ЧТО НУЖНО СДЕЛАТЬ —
[a] Пожалуйста, выпишите из отрывка о прокламациях фрагмент от «Крамола эта называлась: застой» до «собой для прочтения.» включительно.
[b] Какую должность занимал Петр Павлович Старицкий, согласно отрывку о прокламациях?
[c] Напишите продолжение отрывка о прокламациях, начиная сразу после его последней фразы.

ТЕКСТ ДЛЯ ЧТЕНИЯ —
----

Крамола эта называлась: застой и омертвение государства...
Это было ровно через десять лет после астыревских прокламаций и моей дорожной встречи, описанной в первой главе. В нашем тихом землеробном крае тоже появились прокламации. И опять это было весной.
По шляхам, начинавшим просыхать после довольно суровой бесснежной зимы, ранним утром проезжающие на базар мужики увидели разбросанные там и сям листочки. Чтобы их не уносило ветром, кто-то старательно придавливал их камешком или грудкой земли. Бумажки кидались в глаза. Мужики останавливали возы, медлительно сходили с них, подымали листочки, прочитывали, если попадались грамотные, или увозили с собой для прочтения.
Характерно. От Петра Павловича Старицкого, старого земца, председателя уездной земской управы я слышал (со слов исправника), что ни одного экземпляра долгое время не было доставлено в полицию... Пришлось употребить особые меры, чтобы добыть таинственный листок. Как-то в уездную управу пришел довольно богатый казак, землевладелец Полтавского уезда из-под деревни Лисичьей, где, как говорили, появилось особенно много прокламаций. Он рассказал П. П. Старицкому, что исправник по приятельству просил его достать для него хоть одну прокламацию. Казак был человек популярный, "благодетель" деревни, дававший деньги в рост, снабжавший в долг семенами и землей в аренду. Одним словом, человек из того слоя, который в то время был так близок и силен в деревне. Желая услужить начальству, он призвал одного из своих клиентов, у которого, как он знал наверное, был листок. Но тот ответил решительно, что у него "тoi бумаги немае"...
- Ну, як у вас для мене нема бумажки, то и у мене для вас нема ни земли, ни зерна... ничогисенько...

----

ПРЕДСТАВЛЕННЫЕ СВЕДЕНИЯ —
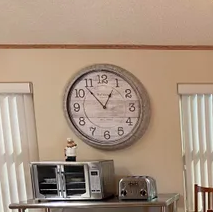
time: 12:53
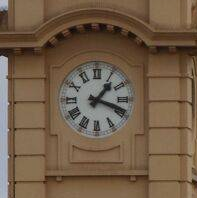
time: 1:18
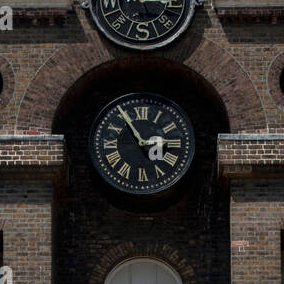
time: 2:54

----

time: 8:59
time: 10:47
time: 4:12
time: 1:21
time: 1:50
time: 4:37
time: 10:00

----

ОТВЕТЫ К ЗАДАНИЯМ —
[a]
Крамола эта называлась: застой и омертвение государства...
Это было ровно через десять лет после астыревских прокламаций и моей дорожной встречи, описанной в первой главе. В нашем тихом землеробном крае тоже появились прокламации. И опять это было весной.
По шляхам, начинавшим просыхать после довольно суровой бесснежной зимы, ранним утром проезжающие на базар мужики увидели разбросанные там и сям листочки. Чтобы их не уносило ветром, кто-то старательно придавливал их камешком или грудкой земли. Бумажки кидались в глаза. Мужики останавливали возы, медлительно сходили с них, подымали листочки, прочитывали, если попадались грамотные, или увозили с собой для прочтения.

[b] Он был председателем уездной земской управы.

[c]
Под таким ощутительным давлением - бумажка нашлась. В ней говорилось о земле.
Стали, разумеется, искать корней и нитей. В Лисичьей жил, между прочим, поднадзорный студент Алексенко. Казак, не называя прямо, намекал все-таки, что молва считает его центром этой агитации, как, вероятно, в других местах считались центрами другие поднадзорные. У Алексенка произвели обыск. Но когда захотели произвести обыски и у его знакомых молодых крестьян, то мужики, говорят, заволновались, не дали понятых, не позволили сотским идти с полицией.
Через несколько дней ко мне явился и сам Алексенко.
Это оказался юноша небольшого роста, смирного вида, с нервным лицом и большими печальными и как будто испуганными глазами. Слухи о его важной роли, очевидно, очень его обеспокоили. Зная, что я жил тогда в доме председателя управы Старицкого, он просил узнать у него, что именно говорил ему казак из-под Лисичьей. Я спросил его откровенно и "между нами", было ли что-нибудь в этом роде с его стороны.
Он ответил (и я уверен - с полной искренностью), что никаких прокламаций не разбрасывал и не передавал, и все его отношения с деревенскими сверстниками, с которыми он рос в деревне, ограничивались дружеским знакомством и чтением легальных книг.
Тем не менее его вскоре арестовали, и его фигура по разным сторонним рассказам вскоре выросла до сказочных размеров могущественного агитатора, державшего в руках всю округу...
Мне, наконец, удалось достать один экземпляр прокламации. Это оказался простой перевод одной из прокламаций к рабочим, не особенно даже приспособленный к деревне. В ней говорилось, что царь окружен господами и что народу необходима свобода собраний и свобода для обсуждения своих нужд. Составители, очевидно, не придавали листку значения прямого призыва, а только, как когда-то и Астырев, пытались возбудить в народе интерес к борьбе за политическую свободу.
Кстати, и годы были тяжелые. Были сильные неурожаи. В моей записной книжке отмечено между прочим: "Продовольствие изъято из ведения земства, а земские начальники ведут его прямо по-лукояновски... Передают в случаях поразительной небрежности... Народ не видит выхода вообще, а тут еще тяжелая и малообещающая весна"...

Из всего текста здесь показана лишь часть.